Two Atoms Are Isotopes If

In the periodic table, the elements, represented as their symbols, are arranged in a particular pattern that reflects (as we will see) a regularity, or periodicity in their properties. Typically in the table, the element symbol is contained within its own small box, along with other information including the atomic number and the average atomic mass. The average atomic mass of an element represents the averages of its naturally occurring isotopic masses weighted according to their natural abundance. The formula for calculation of average atomic mass and illustration of its use is presented below.

How do the isotopic forms of an element differ from one another, physically and chemically? Isotopes are defined by their subatomic particle composition, which we will think of as a physical property. The chemistry of an element is determined by, in a general sense, the number of valence electrons its atoms possess. The number of valence electrons associated with a neutral atom is in turn determined by the number protons in the nucleus. Thus, two atomic nuclei could have the same number of protons, but different numbers of neutrons. Yet since the atoms they are part of would still have the same number of valence electrons, these two atoms would be chemically indistinguishable.*

Uses of isotopes

There are a wide variety of applications of isotopes in nuclear chemistry, medicine, biochemistry, anthropology, paleontology, and geology. Many such uses are based on the phenomenon of radioactivity, shown by some of the isotopes of many of the elements. Such radioactive isotopes are unstable, undergoing spontaneous nuclear decay processes at a rate determined by the half-life of the isotope. One example is the use of 14C - the isotope of carbon with six protons and eight neutrons, which has a half-life of 5730 years - as a basis for dating of materials derived from living organisms that are many thousands of years old. This technique, called radiocarbon dating, is used widely in geosciences and anthropology.

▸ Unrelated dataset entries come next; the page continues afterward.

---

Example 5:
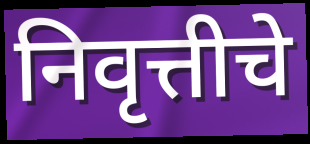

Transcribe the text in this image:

निवृत्तीचे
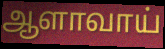
ஆளாவாய்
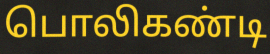
பொலிகண்டி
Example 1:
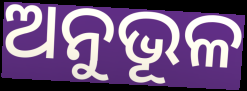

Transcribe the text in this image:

ଅନୁଭୂଳ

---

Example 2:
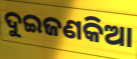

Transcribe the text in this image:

ଦୁଇଜଣକିଆ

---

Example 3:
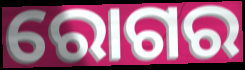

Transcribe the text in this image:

ରୋଗର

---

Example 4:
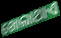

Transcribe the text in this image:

ଖୋଲାଥାଏ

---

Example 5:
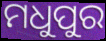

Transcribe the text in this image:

ମଧୁପୁର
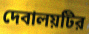
দেবালয়টির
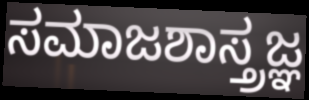
ಸಮಾಜಶಾಸ್ತ್ರಜ್ಞ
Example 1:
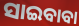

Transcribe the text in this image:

ସାଇବାବା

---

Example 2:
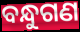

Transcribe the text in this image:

ବନ୍ଧୁଗଣ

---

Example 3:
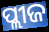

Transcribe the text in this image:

ପ୍ଲୀଜ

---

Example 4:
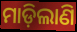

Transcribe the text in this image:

ମାଡ଼ିଲାଣି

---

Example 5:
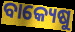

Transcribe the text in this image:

ବାକ୍ୟେଷୁ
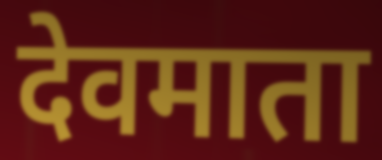
देवमाता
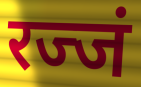
रज्जं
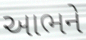
આભને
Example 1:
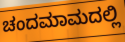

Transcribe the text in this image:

ಚಂದಮಾಮದಲ್ಲಿ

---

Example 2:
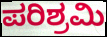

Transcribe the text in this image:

ಪರಿಶ್ರಮಿ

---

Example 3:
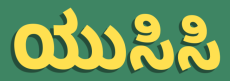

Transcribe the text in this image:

ಯುಸಿಸಿ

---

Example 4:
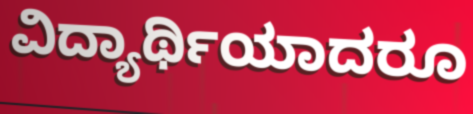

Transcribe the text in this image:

ವಿದ್ಯಾರ್ಥಿಯಾದರೂ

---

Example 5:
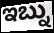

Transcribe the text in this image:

ಇಬ್ನು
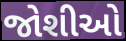
જોશીઓ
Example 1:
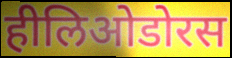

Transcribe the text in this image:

हीलिओडोरस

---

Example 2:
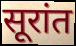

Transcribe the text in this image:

सूरांत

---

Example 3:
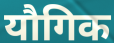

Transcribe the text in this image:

यौगिक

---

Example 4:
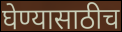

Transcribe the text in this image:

घेण्यासाठीच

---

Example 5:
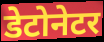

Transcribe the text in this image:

डेटोनेटर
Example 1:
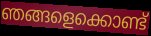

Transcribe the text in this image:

ഞങ്ങളെക്കൊണ്ട്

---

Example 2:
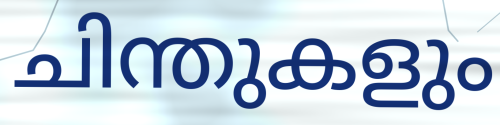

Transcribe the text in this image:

ചിന്തുകളും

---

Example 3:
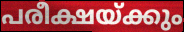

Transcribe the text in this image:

പരീക്ഷയ്ക്കും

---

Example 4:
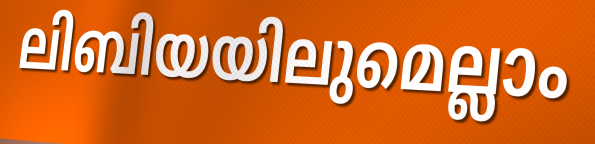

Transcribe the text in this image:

ലിബിയയിലുമെല്ലാം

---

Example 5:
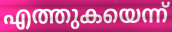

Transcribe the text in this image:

എത്തുകയെന്ന്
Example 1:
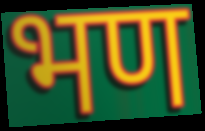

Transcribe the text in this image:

भण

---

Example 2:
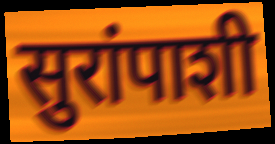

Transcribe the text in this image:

सुरांपाशी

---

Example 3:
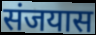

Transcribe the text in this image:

संजयास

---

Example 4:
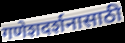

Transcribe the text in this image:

गणेशदर्शनासाठी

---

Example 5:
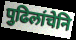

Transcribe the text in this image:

पुढिलांचेनि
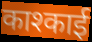
काश्काई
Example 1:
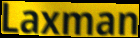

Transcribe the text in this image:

Laxman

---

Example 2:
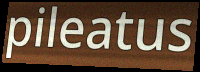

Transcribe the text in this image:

pileatus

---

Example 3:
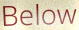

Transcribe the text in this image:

Below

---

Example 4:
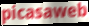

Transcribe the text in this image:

picasaweb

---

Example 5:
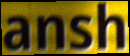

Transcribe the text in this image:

ansh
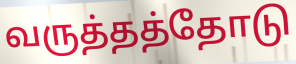
வருத்தத்தோடு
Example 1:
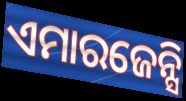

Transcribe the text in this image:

ଏମାରଜେନ୍ସି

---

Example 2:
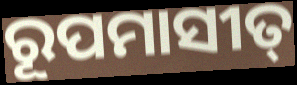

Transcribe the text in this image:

ରୂପମାସୀତ୍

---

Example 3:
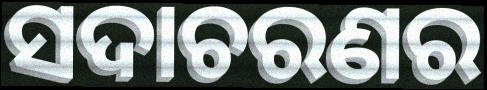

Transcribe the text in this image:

ସଦାଚରଣର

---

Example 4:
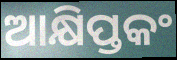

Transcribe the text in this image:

ଆକ୍ଷିପ୍ତକଂ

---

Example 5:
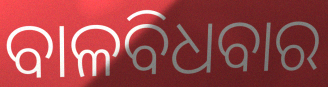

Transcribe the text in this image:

ବାଳବିଧବାର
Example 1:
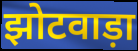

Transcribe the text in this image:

झोटवाड़ा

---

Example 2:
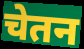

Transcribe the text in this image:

चेतन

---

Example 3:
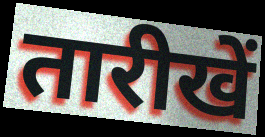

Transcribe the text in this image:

तारीखें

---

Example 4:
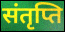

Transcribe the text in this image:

संतृप्ति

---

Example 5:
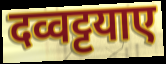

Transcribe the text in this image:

दव्वट्टयाए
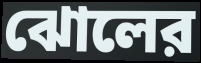
ঝোলের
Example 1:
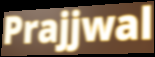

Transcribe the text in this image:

Prajjwal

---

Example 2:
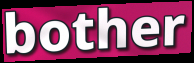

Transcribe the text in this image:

bother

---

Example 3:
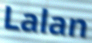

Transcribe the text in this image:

Lalan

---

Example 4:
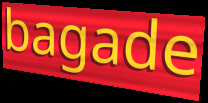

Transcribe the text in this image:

bagade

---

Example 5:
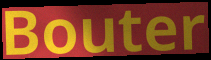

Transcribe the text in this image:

Bouter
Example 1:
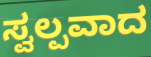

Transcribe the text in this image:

ಸ್ವಲ್ಪವಾದ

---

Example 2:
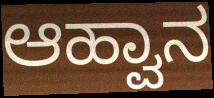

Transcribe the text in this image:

ಆಹ್ವಾನ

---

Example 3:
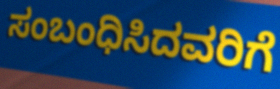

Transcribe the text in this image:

ಸಂಬಂಧಿಸಿದವರಿಗೆ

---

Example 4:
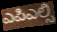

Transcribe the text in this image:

ಎಪಿಎಲ್ಸಿ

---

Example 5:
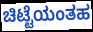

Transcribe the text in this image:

ಚಿಟ್ಟೆಯಂತಹ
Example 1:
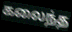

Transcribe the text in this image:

கலைந்த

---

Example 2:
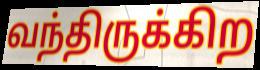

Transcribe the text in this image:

வந்திருக்கிற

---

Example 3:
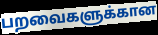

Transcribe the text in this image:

பறவைகளுக்கான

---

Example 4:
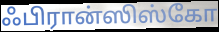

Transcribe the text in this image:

ஃபிரான்ஸிஸ்கோ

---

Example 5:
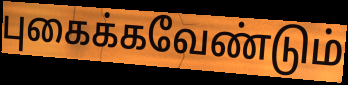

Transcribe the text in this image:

புகைக்கவேண்டும்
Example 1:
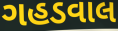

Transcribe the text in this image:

ગહડવાલ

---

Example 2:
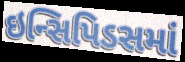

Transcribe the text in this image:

ઇન્સિપિડસમાં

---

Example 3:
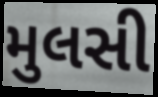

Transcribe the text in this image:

મુલસી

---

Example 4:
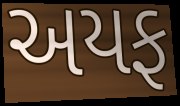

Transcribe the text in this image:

અયફ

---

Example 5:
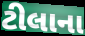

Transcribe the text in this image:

ટીલાના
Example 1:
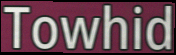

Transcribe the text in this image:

Towhid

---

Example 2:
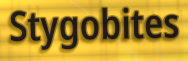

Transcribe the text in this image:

Stygobites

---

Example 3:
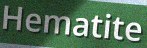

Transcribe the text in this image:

Hematite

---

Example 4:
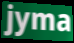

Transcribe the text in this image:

jyma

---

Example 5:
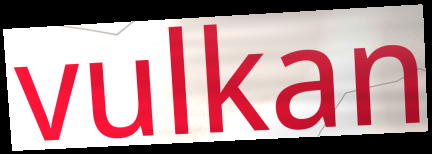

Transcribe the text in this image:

vulkan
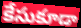
కేసుకూడా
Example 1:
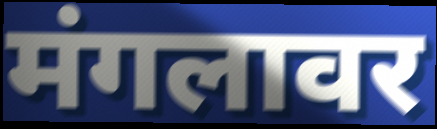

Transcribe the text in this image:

मंगलावर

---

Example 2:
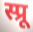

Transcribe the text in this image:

स्प्रू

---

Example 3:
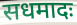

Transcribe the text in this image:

सधमादः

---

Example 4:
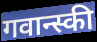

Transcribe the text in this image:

गवान्स्की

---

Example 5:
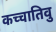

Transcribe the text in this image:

कच्चातिवु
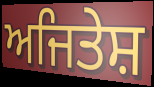
ਅਜਿਤੇਸ਼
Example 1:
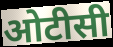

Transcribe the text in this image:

ओटीसी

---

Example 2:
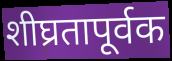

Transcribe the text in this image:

शीघ्रतापूर्वक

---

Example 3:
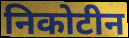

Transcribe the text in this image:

निकोटीन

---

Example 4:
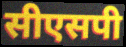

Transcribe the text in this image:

सीएसपी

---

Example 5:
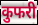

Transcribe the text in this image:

कुफरी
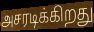
அசரடிக்கிறது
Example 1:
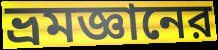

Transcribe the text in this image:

ভ্রমজ্ঞানের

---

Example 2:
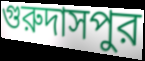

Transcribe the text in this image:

গুরুদাসপুর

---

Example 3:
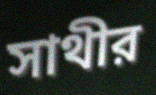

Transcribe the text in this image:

সাথীর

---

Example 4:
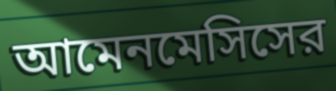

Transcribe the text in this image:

আমেনমেসিসের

Average atomic masses from natural abundances: The weighted-average calculation

The atomic masses given in the periodic table represent weighted averages based on the natural abundances of the isotopes of a given element. The formula for a weighted average is

Isotopes Are Atoms Of The Same Element With Different Numbers Of Which Results In Different Numbers

Here the xi's are the masses of the individual isotopes, and the wi's are the fractional abundances corresponding to the isotopes. Note that the weights must sum to 1 (equivalently the percent abundances must sum to 100%).

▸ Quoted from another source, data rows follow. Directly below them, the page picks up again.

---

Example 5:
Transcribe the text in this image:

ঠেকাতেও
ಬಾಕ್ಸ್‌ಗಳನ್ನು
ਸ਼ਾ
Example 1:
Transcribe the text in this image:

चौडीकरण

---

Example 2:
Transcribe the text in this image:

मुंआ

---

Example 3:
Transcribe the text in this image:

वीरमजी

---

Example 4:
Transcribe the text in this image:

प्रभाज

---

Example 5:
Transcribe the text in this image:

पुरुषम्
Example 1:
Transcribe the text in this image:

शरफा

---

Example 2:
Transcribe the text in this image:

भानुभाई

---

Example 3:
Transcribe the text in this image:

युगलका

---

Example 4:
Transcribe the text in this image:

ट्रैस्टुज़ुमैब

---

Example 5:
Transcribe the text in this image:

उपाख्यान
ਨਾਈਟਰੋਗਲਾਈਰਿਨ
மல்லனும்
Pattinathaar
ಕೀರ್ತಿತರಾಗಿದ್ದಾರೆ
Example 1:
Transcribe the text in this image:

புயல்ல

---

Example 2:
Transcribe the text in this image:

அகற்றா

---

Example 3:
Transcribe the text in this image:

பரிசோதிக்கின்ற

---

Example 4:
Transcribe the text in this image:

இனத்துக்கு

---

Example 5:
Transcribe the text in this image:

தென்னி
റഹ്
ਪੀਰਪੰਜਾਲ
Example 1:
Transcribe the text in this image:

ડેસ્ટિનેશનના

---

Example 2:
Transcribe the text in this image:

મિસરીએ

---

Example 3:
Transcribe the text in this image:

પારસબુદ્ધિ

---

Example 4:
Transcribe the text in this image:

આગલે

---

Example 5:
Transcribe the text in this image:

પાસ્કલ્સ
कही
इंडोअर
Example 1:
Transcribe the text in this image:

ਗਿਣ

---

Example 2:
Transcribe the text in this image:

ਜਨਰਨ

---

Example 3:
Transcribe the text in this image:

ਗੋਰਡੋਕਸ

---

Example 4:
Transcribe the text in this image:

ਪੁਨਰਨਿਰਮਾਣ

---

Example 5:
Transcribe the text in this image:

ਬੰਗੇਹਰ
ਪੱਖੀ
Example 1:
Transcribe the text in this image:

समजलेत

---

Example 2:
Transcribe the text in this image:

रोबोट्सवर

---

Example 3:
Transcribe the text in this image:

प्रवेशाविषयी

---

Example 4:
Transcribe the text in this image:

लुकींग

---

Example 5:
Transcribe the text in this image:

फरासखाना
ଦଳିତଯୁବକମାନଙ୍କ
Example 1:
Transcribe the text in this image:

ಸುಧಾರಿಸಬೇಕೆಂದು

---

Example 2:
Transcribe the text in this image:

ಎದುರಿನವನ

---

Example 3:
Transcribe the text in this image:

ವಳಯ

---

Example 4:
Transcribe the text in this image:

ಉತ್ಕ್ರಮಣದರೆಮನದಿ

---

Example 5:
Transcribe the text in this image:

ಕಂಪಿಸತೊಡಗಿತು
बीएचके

For example, chlorine exists in two isotopic forms, 35Cl and 37Cl. The mass of the 35Cl isotope is 34.97 amu and that of 37Cl is 36.97 amu. The abundances are 75.77% and 24.23%, repectively. Therefore in this case, the weighted average becomes

wa = (0.7577)(34.97 amu) + (0.2423)(36.97 amu) = 35.45 amu

The result of this calculation is the atomic mass of chlorine that appears in the periodic table.

* Actually, since isotopes of an element differ in atomic mass, they can be subtly distinguished by differences in reaction rates, or in physical processes - such as rate of diffusion - affected by mass.